*** Opening of THE DATA ***

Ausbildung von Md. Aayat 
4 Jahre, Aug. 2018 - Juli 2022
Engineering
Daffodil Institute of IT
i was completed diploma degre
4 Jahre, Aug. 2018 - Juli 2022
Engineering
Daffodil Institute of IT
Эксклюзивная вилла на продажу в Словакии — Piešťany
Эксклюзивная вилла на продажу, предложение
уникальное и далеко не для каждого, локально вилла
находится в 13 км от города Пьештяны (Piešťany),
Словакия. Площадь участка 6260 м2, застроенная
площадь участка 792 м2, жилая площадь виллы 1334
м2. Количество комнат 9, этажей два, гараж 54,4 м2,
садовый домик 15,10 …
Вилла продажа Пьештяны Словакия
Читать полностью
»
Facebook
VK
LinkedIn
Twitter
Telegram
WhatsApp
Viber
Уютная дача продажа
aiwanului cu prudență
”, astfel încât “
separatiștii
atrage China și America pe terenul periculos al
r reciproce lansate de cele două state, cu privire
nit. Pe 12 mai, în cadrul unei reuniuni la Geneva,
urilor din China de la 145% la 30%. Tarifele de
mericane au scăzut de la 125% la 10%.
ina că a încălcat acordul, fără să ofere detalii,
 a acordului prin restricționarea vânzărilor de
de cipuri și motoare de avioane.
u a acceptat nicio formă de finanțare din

*** Close of THE DATA ***
*** Opening of THE DATA ***

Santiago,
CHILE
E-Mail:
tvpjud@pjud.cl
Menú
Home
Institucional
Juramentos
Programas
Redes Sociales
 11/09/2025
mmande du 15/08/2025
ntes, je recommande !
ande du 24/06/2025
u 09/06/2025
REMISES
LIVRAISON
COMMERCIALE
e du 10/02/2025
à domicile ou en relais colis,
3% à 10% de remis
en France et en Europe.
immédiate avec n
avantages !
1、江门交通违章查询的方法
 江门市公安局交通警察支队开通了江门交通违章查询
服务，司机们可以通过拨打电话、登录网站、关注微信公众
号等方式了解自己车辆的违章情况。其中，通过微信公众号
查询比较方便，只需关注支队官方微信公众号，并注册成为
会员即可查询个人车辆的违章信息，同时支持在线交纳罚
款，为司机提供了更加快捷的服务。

*** Close of THE DATA ***

-- GOAL OF THE EXERCISE --
From the records above, repeat exactly the lines from the one with "Redes Sociales" through the one with "款，为司机提供了更加快捷的服务。", both included.

-- SOLUTION TO THIS EXERCISE --
Redes Sociales
 11/09/2025
mmande du 15/08/2025
ntes, je recommande !
ande du 24/06/2025
u 09/06/2025
REMISES
LIVRAISON
COMMERCIALE
e du 10/02/2025
à domicile ou en relais colis,
3% à 10% de remis
en France et en Europe.
immédiate avec n
avantages !
1、江门交通违章查询的方法
 江门市公安局交通警察支队开通了江门交通违章查询
服务，司机们可以通过拨打电话、登录网站、关注微信公众
号等方式了解自己车辆的违章情况。其中，通过微信公众号
查询比较方便，只需关注支队官方微信公众号，并注册成为
会员即可查询个人车辆的违章信息，同时支持在线交纳罚
款，为司机提供了更加快捷的服务。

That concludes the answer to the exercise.